Third, by arguing that children’s rights will be violated by being raised by gay parents, Glendon ignores the social science research cited in Goodridge affirming that gay parents are equally capable of successfully raising children as traditional heterosexual families. Furthermore, whatever fears Glendon has about single-parent families are inapplicable in a discussion of gay marriage, which would likely increase the number of two-parent families. The concern that educational institutions will teach students about homosexual sex is somewhat puzzling. If the major thrust of sex education in this country is about the prevention of pregnancy and sexually transmitted diseases, is Glendon suggesting that such education be targeted solely at heterosexual students and not at homosexual ones? In the alternative, if sex education centers around the learning of sexual behavior as a good unto itself, and if homosexual activity receives just as much protection under the law as heterosexual activity, why is Glendon advocating a restriction of knowledge?

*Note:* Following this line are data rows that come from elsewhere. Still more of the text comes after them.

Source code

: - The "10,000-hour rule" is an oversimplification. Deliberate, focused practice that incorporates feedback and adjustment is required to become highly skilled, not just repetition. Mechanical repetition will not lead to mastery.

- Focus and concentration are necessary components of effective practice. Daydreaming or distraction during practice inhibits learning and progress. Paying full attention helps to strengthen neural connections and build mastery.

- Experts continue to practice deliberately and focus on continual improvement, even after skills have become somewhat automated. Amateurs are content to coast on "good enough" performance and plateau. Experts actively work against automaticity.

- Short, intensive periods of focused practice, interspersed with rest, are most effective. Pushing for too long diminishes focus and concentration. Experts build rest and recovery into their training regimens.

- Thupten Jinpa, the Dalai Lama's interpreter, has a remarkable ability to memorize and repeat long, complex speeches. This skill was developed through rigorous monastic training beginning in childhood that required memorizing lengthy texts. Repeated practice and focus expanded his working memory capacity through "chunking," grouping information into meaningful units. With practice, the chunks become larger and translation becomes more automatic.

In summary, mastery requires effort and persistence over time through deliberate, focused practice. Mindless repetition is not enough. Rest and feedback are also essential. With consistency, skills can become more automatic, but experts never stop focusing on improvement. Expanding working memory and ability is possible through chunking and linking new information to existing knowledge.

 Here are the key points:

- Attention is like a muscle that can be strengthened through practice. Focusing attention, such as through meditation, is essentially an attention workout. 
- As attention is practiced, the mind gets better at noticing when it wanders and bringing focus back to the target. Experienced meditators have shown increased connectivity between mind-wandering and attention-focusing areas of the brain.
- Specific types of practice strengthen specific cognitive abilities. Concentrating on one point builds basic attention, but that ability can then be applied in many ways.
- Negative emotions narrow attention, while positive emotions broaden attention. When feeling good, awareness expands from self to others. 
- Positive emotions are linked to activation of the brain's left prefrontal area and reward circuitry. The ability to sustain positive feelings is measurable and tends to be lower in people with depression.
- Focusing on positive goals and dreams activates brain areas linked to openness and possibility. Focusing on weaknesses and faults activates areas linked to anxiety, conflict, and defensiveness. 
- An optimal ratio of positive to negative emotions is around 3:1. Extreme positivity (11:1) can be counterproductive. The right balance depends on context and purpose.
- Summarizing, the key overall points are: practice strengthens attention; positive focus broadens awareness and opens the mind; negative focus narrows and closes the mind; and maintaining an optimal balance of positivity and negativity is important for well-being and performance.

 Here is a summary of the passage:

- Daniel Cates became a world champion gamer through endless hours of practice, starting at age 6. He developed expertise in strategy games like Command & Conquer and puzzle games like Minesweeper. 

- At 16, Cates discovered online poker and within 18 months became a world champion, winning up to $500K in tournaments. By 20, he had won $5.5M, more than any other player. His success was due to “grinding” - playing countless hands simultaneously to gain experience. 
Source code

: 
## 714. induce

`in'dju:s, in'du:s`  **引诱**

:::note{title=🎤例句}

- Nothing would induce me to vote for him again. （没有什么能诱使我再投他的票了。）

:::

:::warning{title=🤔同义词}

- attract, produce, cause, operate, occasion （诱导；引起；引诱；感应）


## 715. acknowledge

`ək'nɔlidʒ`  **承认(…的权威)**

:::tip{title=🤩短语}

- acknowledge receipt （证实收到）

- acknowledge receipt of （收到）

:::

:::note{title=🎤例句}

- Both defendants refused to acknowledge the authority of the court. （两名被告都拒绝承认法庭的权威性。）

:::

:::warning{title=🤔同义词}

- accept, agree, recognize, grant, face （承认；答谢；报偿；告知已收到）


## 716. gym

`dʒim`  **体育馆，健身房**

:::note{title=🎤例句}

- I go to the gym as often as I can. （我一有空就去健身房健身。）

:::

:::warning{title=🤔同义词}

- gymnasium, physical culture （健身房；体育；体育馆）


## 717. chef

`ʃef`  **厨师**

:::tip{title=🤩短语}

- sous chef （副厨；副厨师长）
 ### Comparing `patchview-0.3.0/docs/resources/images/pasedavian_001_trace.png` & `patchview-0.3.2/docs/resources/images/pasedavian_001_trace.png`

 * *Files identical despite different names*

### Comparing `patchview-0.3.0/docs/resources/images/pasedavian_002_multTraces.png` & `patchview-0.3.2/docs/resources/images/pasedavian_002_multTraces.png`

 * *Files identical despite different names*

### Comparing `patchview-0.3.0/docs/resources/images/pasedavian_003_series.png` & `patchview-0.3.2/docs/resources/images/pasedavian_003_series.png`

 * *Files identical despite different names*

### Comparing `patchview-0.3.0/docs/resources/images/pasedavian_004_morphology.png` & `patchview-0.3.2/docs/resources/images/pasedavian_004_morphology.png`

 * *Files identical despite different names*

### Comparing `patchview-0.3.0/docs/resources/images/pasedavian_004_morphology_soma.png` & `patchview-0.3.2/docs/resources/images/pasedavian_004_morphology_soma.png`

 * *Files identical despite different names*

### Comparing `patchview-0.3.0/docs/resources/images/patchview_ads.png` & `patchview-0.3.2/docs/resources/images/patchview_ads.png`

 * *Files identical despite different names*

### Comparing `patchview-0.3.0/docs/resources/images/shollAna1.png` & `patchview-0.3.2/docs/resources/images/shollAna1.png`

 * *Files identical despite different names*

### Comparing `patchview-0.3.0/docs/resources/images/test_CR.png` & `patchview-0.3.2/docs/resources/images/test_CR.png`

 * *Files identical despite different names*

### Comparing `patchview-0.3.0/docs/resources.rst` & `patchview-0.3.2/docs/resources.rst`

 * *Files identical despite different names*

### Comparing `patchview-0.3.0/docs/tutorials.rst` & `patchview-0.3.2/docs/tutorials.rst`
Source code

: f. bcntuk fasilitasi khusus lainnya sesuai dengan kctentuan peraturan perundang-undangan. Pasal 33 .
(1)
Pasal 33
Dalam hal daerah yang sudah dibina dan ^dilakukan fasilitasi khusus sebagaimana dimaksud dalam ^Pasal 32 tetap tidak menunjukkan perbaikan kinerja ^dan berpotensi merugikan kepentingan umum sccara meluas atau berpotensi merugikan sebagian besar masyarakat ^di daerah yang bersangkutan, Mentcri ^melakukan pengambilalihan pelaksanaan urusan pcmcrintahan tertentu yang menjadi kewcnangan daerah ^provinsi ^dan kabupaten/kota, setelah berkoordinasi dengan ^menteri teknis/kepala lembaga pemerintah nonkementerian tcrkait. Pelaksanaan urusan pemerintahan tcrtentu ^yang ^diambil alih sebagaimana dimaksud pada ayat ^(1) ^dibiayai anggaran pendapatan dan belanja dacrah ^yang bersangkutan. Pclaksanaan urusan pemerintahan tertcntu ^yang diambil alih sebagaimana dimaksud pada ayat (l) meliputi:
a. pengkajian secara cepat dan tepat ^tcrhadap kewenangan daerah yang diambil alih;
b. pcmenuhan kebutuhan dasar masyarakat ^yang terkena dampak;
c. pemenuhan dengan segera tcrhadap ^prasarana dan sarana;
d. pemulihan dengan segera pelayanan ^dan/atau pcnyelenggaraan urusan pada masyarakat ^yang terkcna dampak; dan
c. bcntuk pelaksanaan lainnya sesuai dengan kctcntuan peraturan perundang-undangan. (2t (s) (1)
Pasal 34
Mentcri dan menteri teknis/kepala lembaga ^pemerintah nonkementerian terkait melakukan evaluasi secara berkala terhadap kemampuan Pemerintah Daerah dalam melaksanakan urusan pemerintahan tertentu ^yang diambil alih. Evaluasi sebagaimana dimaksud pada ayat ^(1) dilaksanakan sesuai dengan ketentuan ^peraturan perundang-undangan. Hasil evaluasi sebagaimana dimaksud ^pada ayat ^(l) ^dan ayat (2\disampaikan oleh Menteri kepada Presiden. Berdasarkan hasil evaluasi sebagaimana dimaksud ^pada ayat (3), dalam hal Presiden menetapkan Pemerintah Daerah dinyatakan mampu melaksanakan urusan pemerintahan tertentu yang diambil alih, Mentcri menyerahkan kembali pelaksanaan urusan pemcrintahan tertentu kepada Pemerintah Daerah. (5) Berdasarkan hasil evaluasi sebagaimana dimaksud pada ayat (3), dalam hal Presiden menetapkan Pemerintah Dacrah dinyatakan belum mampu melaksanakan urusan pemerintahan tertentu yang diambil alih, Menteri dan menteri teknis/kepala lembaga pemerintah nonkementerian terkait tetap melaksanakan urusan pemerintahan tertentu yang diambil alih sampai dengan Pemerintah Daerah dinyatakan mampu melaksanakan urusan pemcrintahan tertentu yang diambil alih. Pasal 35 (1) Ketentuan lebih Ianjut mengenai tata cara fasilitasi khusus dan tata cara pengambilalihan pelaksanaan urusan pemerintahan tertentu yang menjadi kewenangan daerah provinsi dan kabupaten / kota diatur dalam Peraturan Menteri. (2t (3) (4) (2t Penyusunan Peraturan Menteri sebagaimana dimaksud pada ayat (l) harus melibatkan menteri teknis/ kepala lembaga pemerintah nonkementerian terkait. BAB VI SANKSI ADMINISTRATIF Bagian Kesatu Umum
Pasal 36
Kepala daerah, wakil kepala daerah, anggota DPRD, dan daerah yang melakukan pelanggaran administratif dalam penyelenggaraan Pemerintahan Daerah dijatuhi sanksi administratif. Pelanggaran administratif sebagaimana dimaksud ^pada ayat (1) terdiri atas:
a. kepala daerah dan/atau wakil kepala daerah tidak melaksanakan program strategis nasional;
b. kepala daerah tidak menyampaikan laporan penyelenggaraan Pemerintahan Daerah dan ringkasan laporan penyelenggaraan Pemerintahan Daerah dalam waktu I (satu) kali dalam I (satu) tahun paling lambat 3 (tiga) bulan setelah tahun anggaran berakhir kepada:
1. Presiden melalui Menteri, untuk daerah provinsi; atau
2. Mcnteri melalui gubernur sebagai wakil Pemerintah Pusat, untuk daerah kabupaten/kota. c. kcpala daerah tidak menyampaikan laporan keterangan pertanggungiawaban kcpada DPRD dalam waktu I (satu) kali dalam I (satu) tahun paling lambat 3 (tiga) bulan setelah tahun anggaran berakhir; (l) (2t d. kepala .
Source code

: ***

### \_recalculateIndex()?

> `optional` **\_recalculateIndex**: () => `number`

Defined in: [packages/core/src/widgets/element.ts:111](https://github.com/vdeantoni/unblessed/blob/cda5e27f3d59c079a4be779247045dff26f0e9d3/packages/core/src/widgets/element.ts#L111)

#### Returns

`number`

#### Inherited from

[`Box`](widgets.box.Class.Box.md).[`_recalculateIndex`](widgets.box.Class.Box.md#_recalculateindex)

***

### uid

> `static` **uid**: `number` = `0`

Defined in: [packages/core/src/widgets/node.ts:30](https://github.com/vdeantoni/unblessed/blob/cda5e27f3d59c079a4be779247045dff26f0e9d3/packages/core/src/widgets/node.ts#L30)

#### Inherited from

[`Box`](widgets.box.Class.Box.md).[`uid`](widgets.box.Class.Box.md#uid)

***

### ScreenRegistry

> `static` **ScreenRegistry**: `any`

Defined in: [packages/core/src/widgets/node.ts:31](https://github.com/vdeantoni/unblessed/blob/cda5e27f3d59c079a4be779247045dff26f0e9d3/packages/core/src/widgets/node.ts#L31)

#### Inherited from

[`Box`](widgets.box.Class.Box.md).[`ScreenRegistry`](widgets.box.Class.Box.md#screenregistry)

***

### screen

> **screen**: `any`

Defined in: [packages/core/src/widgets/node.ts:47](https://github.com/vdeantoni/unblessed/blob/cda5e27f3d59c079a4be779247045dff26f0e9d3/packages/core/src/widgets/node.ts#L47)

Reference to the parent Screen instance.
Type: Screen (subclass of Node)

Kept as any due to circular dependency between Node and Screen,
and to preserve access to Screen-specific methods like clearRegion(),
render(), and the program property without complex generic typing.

Fourth, any assertion that permitting gay marriage will impinge on freedom of religion in an American context is absurd, given the contours of the First Amendment. No state in the Union can require any religious institution to recognize a homosexual marriage, as this would violate the separation of church and state as enshrined in the Constitution. Furthermore, Title VII of the Civil Right Act of 1964 explicitly prohibits workplace discrimination on the basis of religion (in addition to race, color, and/or national origin.) Glendon’s concerns about bigotry against religious believers, then, is a concern about beliefs privately held or publicly voiced but not enshrined in law, which seems to be the ultimate application of the live-and-let-live philosophy that Glendon asserts is so deceptive.
Lastly, and perhaps most central to the underlying discussion of Goodridge in the national discourse, we must carefully scrutinize Glendon’s conception of the judiciary’s role in society. Essentially, Glendon is saying that big decisions should be up to the legislature and the populace, and not the judiciary. Yet, at the time of Loving v. Virginia, there was widespread opposition to the idea of interracial marriage. Whether or not one agrees that interracial and gay marriage are analogous, one must ask whether Glendon is asserting that the Supreme Court abused its authority when it lifted the ban on interracial marriage. Should the Court have deferred to the legislature and the populace with the likely outcome that such a ban would remain in effect in many states, despite the existence of the Fourteenth Amendment that would seem to dictate a different outcome? Is any constitution merely a reflection of the democratic will? Or is the essence of constitutionalism a protection of majority rule but also of minority rights?
We would suggest that the answers are not so simple as Professor Glendon implies and that various politicians so readily assert.